Supplied records:
Start of Block

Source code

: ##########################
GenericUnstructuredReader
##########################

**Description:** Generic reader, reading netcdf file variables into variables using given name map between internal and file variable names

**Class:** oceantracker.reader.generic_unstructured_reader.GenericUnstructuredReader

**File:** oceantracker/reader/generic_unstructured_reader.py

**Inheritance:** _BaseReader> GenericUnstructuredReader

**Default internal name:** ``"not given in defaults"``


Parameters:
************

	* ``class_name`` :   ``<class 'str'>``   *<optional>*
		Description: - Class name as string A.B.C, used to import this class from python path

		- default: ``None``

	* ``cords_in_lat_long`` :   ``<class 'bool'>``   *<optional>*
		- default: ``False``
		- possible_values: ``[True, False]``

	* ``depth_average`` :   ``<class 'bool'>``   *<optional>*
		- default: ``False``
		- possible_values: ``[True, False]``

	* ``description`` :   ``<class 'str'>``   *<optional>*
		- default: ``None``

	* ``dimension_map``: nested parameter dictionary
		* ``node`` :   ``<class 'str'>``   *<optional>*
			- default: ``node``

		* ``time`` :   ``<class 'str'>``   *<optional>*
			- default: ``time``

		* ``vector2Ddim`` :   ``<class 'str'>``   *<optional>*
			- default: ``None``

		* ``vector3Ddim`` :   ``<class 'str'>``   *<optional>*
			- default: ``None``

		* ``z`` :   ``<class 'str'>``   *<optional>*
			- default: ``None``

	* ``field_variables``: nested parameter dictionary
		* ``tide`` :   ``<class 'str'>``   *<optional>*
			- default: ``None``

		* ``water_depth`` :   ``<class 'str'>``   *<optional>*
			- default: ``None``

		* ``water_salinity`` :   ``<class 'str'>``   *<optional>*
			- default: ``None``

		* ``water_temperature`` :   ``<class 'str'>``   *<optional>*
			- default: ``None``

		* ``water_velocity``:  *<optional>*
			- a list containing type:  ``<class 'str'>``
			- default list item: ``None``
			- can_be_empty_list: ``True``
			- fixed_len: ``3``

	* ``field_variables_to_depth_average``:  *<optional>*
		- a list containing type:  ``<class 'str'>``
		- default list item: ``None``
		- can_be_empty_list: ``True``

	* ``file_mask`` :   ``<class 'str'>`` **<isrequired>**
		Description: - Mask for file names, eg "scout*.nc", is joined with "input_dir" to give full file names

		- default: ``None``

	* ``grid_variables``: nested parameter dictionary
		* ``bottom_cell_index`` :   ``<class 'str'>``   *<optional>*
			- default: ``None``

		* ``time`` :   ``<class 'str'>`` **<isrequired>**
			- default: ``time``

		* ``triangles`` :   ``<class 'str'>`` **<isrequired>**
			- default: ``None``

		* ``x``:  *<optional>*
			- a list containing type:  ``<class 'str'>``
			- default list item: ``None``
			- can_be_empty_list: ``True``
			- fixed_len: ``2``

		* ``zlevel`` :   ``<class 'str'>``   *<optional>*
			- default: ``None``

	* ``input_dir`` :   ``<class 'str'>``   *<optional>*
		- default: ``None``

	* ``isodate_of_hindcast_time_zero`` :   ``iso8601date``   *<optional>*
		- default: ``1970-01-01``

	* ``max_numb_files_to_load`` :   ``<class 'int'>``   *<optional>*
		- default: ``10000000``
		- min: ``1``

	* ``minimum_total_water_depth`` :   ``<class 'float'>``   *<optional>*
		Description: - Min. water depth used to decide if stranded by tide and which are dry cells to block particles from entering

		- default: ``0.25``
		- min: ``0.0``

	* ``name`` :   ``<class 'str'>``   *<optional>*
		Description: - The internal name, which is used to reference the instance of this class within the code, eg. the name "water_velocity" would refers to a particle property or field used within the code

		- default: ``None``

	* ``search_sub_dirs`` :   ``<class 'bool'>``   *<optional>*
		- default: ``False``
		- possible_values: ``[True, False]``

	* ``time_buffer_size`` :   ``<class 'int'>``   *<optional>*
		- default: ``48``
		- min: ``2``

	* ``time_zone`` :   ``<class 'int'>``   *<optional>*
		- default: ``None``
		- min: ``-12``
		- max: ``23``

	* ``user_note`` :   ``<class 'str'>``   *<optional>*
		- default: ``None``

End of Block

Problem description: The reply is a bare number, the count of lines in these entries that hold the word "nested".

Answer for the task: 3